Parabéns em português antes do teste de inglês (crónica)
Pedro Gonçalves, Daniel Bragança, Francisco Trincão e Rafael Nel. Com quatro golos de portugueses - e sete jogadores lusos de início - o Sporting garantiu uma vitória sobre o Santa Clara antes da receção ao Arsenal, para a primeira mão dos quartos de final da Liga dos Campeões.
Entre os efeitos dos compromissos internacionais e a exigência do teste de inglês que aí vem, a equipa de Rui Borges conseguiu um triunfo justo, pese embora os momentos de intranquilidade a abrir e a fechar.
Chamado à titularidade para render o castigado Luis Suárez, tal como A BOLA tinha antecipado, Rafael Nel esteve em destaque no dia do 21.º aniversário, com um golo e uma assistência.
Já não é fácil mudar o chip depois dos compromissos das seleções, mas o Sporting entrou em campo praticamente a perder.
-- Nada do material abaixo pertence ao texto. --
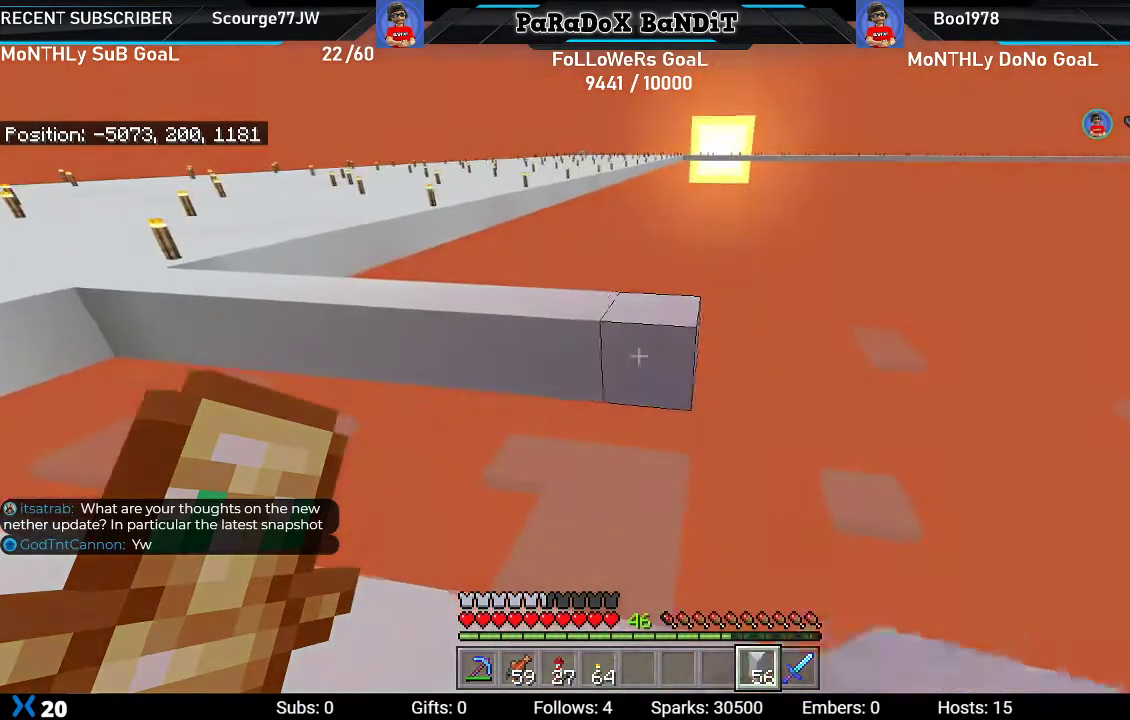
{"buttons": ["L2"], "left_stick": "right", "right_stick": "center", "events": []}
O poder dos lançamentos longos do Santa Clara não foi surpresa, seguramente, mas esteve na génese do golo de Klismahn, logo ao terceiro minuto.
Rui Borges bem procurou trocar as voltas ao vírus FIFA, mas Fresneda, engripado, ficou de fora, enquanto que Hjulmand, adoentado também, foi resguardado no banco, ao lado de Inácio, Diomande e Maxi Araújo. Foram cinco as alterações no onze leonino, o que ajuda a explicar a má entrada, nos primeiros dez minutos, incluindo uma escorregadela de Mangas que podia ter saído cara, não tivesse sido transformada em falta por André Narciso.
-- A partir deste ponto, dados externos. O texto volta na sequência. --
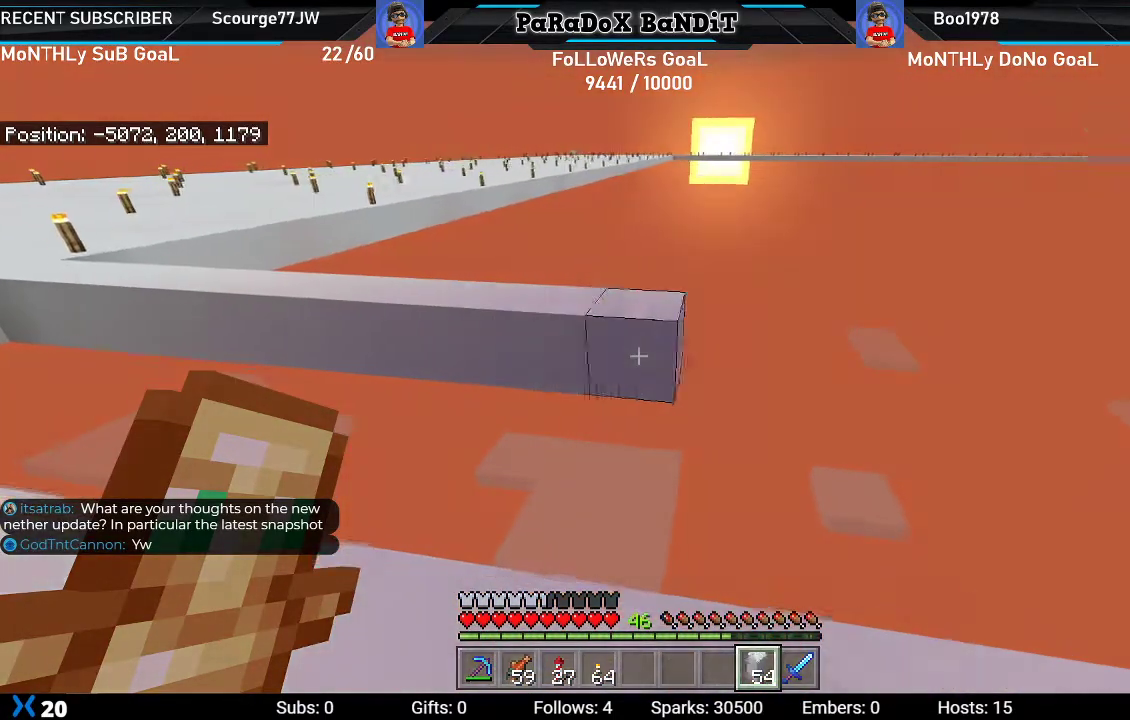
{"buttons": ["L2"], "left_stick": "right", "right_stick": "center", "events": []}
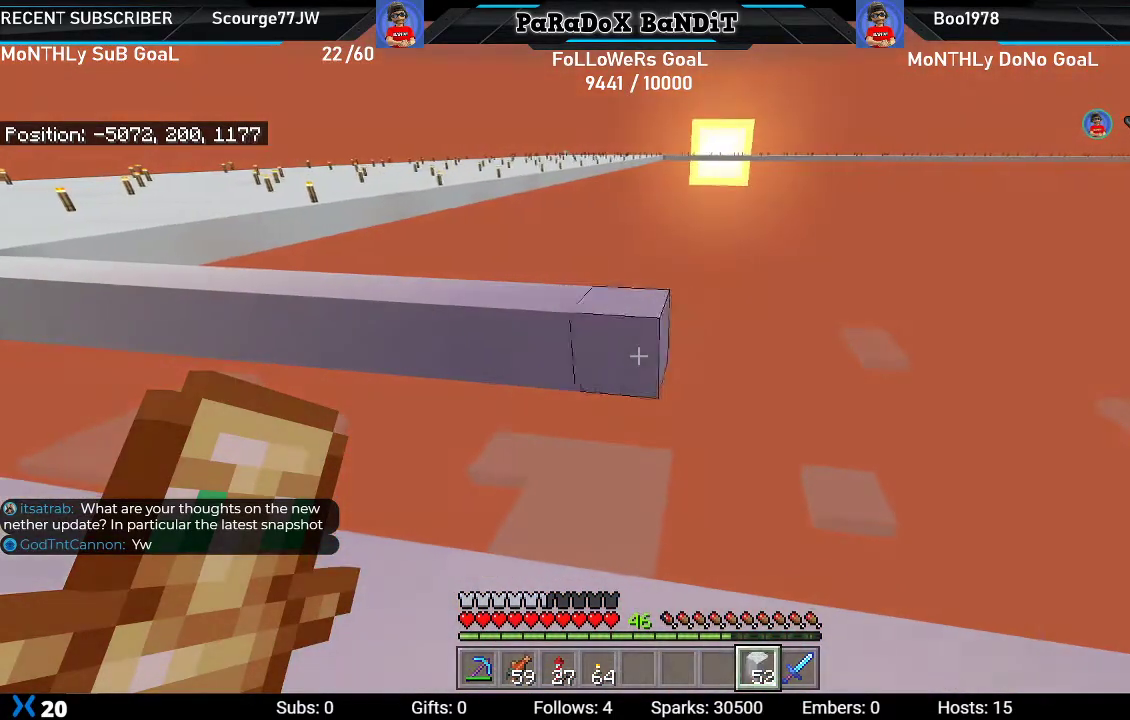
{"buttons": ["L2"], "left_stick": "right", "right_stick": "center", "events": []}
Apto para alinhar de início num relvado bem tratado - mas depois substituído ao intervalo -, Pedro Gonçalves deu os primeiros sinais de reação sportinguista, mas Sidney Lima começou cedo a ganhar protagonismo na linha defensiva açoriana, a par do guarda-redes Gabriel Batista.
Um penálti foi pontapé de saída para a reviravolta. Na ausência de Suárez foi Pedro Gonçalves quem assumiu o empate da marca de onze metros.
A partir daí, e até ao intervalo, a equipa de Rui Borges voltou a um registo bem mais próximo do habitual. De tal forma que foi para o descanso a vencer por dois golos de diferença, assinados por Daniel Bragança e Francisco Trincão, com nota artística elevada, impulsionada pelo contributo de Rafael Nel e de Morita no trabalho prévio.
O jogo parecia resolvido a meio, até porque a etapa complementar arrancou com o Sporting a gerir descontraidamente e o Santa Clara a revelar mais dificuldades para sair em velocidade para o ataque.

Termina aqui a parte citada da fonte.